Die heikle Sache mit dem Betriebsrat

Als Reaktion auf die Sorgen bezüglich der Arbeitsbedingungen und dem chaotischen Management haben einige Gorillas-Angestellte sich jetzt organisiert und angefangen, einen Betriebsrat zu gründen. Am 3. Juni fand eine Betriebsversammlung statt, um einen Wahlvorstand zu wählen. Dabei lief jedoch nicht alles glatt. Nun überlegt das Unternehmen wohl, die Wahl anzufechten.

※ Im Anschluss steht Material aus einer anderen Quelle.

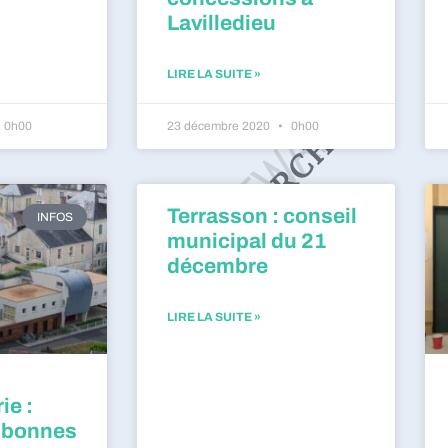
Lavilledieu
LIRE LA SUITE »
0h00
23 décembre 2020
0h00
Terrasson : conseil
INFOS
municipal du 21
décembre
LIRE LA SUITE »
ie :
 bonnes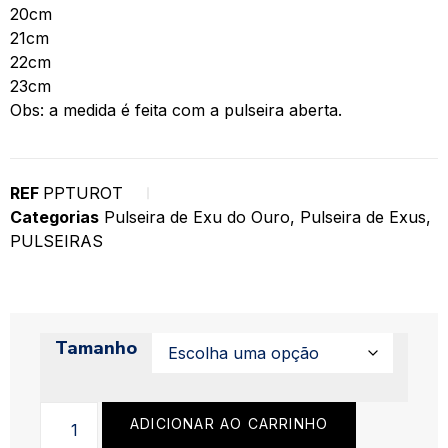
20cm
21cm
22cm
23cm
Obs: a medida é feita com a pulseira aberta.
REF
PPTUROT
Categorias
Pulseira de Exu do Ouro
,
Pulseira de Exus
,
PULSEIRAS
Tamanho
ADICIONAR AO CARRINHO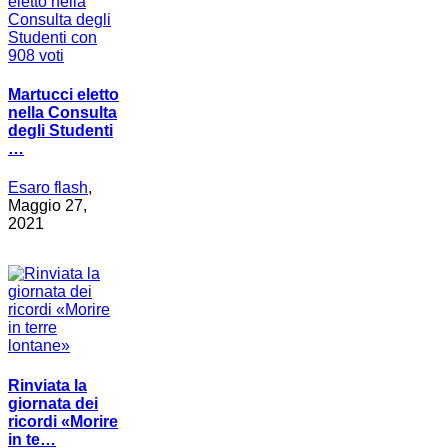
Martucci eletto
nella Consulta
degli Studenti
…
Esaro flash
,
Maggio 27,
2021
Rinviata la
giornata dei
ricordi «Morire
in te…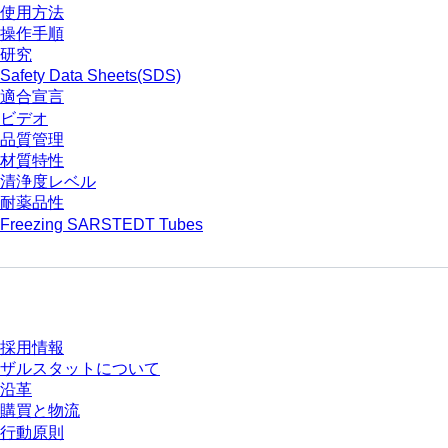
使用方法
操作手順
研究
Safety Data Sheets(SDS)
適合宣言
ビデオ
品質管理
材質特性
清浄度レベル
耐薬品性
Freezing SARSTEDT Tubes
会社とキャリア
採用情報
ザルスタットについて
沿革
購買と物流
行動原則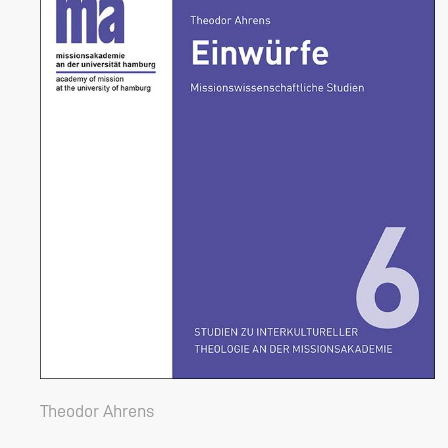
Theodor Ahrens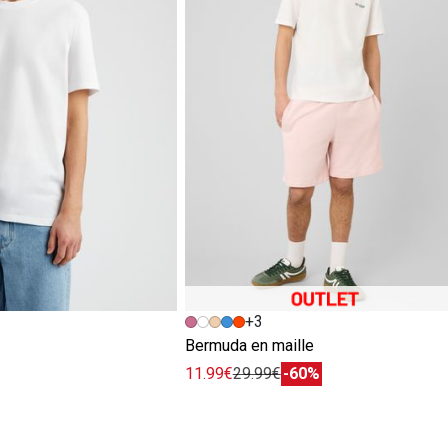
+3
e
Bermuda en maille
11.99€
29.99€
-60%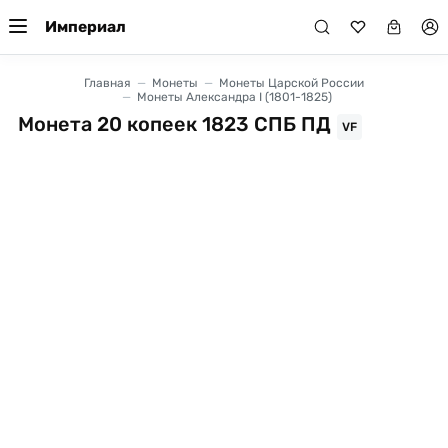
Империал
Главная
Монеты
Монеты Царской России
Монеты Александра I (1801-1825)
Монета 20 копеек 1823 СПБ ПД
VF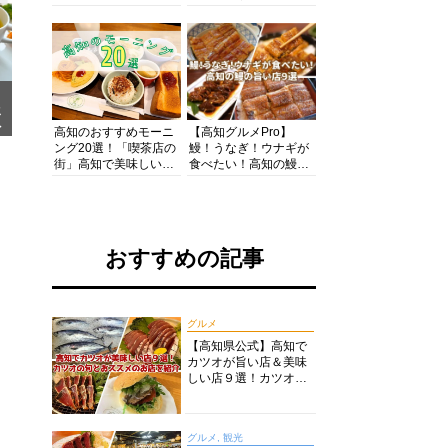
の酒と肴を満喫！【高
の絶景・体験・グルメ
知グルメPro】
を網羅したおすすめガ
イド
メ
ア
高知のおすすめモーニ
【高知グルメPro】
ング20選！「喫茶店の
鰻！うなぎ！ウナギが
街」高知で美味しい喫
食べたい！高知の鰻の
茶店・カフェモーニン
旨い店美味しい店９選
グをいただきます！
食いしんぼおじさんマ
ッキー牧元の高知満腹
日記セレクション
おすすめの記事
グルメ
【高知県公式】高知で
カツオが旨い店＆美味
しい店９選！カツオの
旬とおススメのお店を
紹介
グルメ, 観光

Mit dem Betriebsrat hoffen die Angestellten, einen gerechteren Arbeitsplatz füreinander zu schaffen. "Mir liegt das Unternehmen wirklich am Herzen", sagt ein Lieferant, der bei der Wahlorganisation involviert ist. "Aber ich will auch, dass sich die Arbeitsbedingungen verbessern und ich nicht ausgenutzt werde. Ich sorge mich um meine Kolleginnen und Kollegen. Wir stecken da gemeinsam drin und müssen zusammenhalten. Sonst hört uns niemand zu."